**Input for this task:**
::::

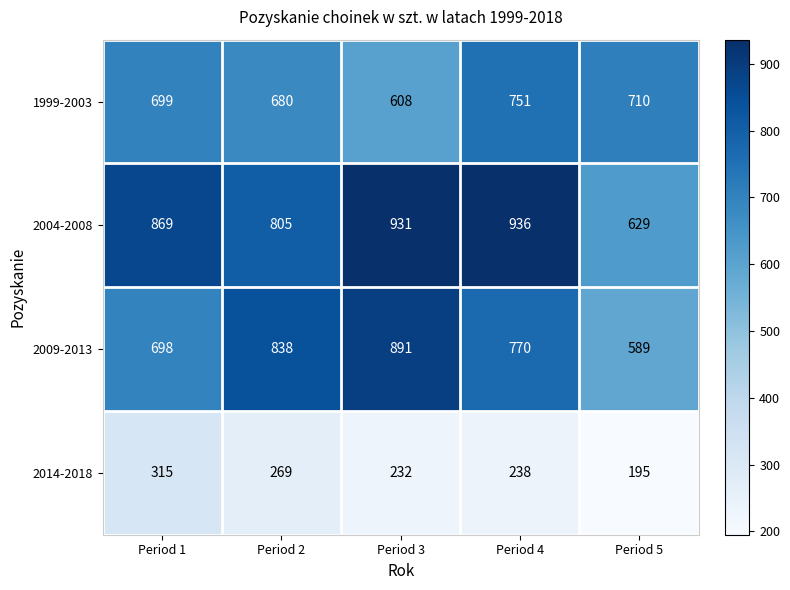

What is the difference between the maximum and second lowest values in the 2014-2018 series?

83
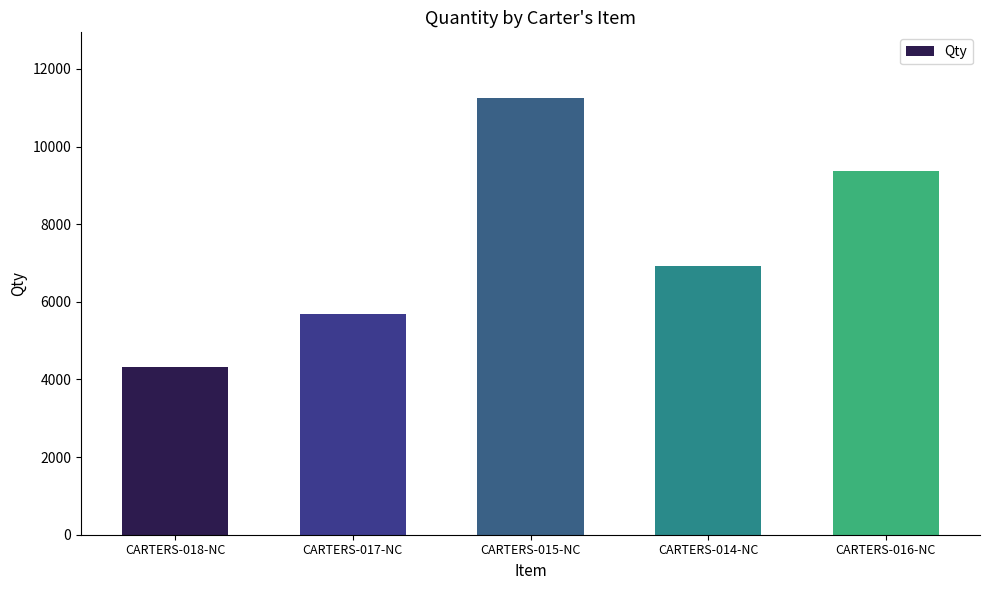

The chart shows a value of 5688 at CARTERS-017-NC. True or false?

True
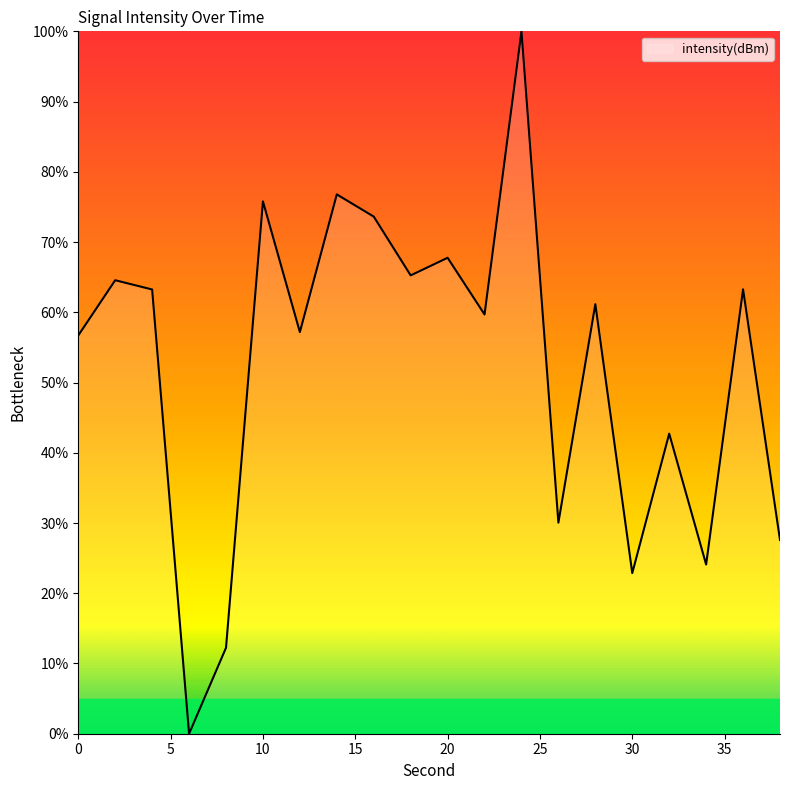

What is the maximum value shown in the chart?

100.0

::::

**Exercise objective:**
Write out the listing above line for line, leaving out the pictures.

**Answer to this task:**
What is the difference between the maximum and second lowest values in the 2014-2018 series?

83

The chart shows a value of 5688 at CARTERS-017-NC. True or false?

True

What is the maximum value shown in the chart?

100.0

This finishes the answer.